The standard response is to place the law at a high level of abstraction from empirical reality, which is no doubt where it belongs; but then the idea that fidelity to law of the tendency of the rate of profit to fall theory is of immediate and decisive practical importance becomes, on closer examination, indefensible.

Like any other fetish, however, comrade Wallace’s expresses something real. It slips out in Saunois’s document: “The involvement of the party in the anti-bedroom tax campaign in Scotland and the intense workload of the IS has pushed the timetable [for debate] back somewhat.” If Wallace overstates the importance and exclusive orthodoxy of the law of the tendency of the rate of profit to fall as such, the CWI leadership expresses the weather-beaten Trotskyist prejudice that any moment spent on reflection on theoretical matters is, above all else, a moment not spent on building the latest ephemeral campaign.

Commenting on this retreating timetable, Wallace remarks rather acidly that “after the summer there may be an uprising of the Inuit of the Northern Oblast or another tsunami requiring the full mobilisation of the CWI to intervene.
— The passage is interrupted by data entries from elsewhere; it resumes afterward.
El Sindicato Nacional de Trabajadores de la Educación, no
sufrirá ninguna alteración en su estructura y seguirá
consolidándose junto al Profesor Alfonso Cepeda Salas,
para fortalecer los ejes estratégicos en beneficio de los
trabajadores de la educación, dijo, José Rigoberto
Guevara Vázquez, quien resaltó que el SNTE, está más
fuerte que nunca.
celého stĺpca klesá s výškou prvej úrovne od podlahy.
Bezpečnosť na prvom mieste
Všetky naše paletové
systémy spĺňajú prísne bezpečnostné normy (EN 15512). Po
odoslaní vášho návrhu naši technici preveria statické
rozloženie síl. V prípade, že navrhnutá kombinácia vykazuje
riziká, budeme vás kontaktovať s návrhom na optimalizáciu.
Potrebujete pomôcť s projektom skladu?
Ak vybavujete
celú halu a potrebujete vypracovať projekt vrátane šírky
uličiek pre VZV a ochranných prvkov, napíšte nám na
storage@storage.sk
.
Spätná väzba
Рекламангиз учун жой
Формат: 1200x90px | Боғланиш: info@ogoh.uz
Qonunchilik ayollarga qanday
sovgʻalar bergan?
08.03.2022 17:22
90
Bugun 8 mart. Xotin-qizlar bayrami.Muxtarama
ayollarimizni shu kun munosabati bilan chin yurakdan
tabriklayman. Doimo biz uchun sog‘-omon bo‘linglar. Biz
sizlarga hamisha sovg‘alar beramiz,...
Could this cut across the need for the debate yet again?”4

The deeper malaise lies in SPEW’s self-delusion about the scale of its mass influence. It imagines that bedroom tax activism will bring a repeat of the poll tax campaign; the problem is that the last 10 things have been viewed in that way as well. SPEW has been comprehensively outmanoeuvred on the anti-austerity front by John Rees and the like, and has only managed to leverage its substantial penetration of the Public and Commercial Services union and friendliness with Rail, Maritime and Transport union tops into the stillborn Trade Unionist and Socialist Coalition electoral front. Its current political orientation, begun when the Militant Tendency finally abandoned its Labour Party entrism more than two decades ago, has stagnated at best. This is not a time for hyper-activism, but for critical reflection.
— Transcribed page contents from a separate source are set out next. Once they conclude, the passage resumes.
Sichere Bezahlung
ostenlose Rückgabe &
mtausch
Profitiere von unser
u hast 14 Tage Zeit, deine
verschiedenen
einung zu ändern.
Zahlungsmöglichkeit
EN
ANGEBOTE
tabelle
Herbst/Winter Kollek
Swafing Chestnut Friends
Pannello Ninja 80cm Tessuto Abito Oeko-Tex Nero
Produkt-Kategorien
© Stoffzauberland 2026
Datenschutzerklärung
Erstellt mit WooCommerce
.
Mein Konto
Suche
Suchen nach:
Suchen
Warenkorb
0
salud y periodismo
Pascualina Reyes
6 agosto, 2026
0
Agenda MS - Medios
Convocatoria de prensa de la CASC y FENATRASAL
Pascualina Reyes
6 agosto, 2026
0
Comrade Wallace clearly wishes to base explicit political criticisms of SPEW’s orientation on solid theoretical ground. That is admirable. His comrades need a lot more of that, and a lot less curtailing of debate on the basis that dissident comrades are being too rude.
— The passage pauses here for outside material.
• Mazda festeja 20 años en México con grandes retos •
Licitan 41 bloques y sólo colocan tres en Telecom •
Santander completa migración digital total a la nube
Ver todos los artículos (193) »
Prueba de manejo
paul.demarty@weeklyworker.org.uk

Notes

1. http://69.195.124.91/~brucieba.

2. http://69.195.124.91/~brucieba/2013/06/21/bunkum-brain-science-the-new-phrenology-and-falling-rate-of-profit-deniers/ - the full post is less haughty that the quote makes it sound, and more humorous, but also more damning: Wallace effectively accuses CWI economists of being functionally equivalent to phrenologists and pseudo-neuroscientists.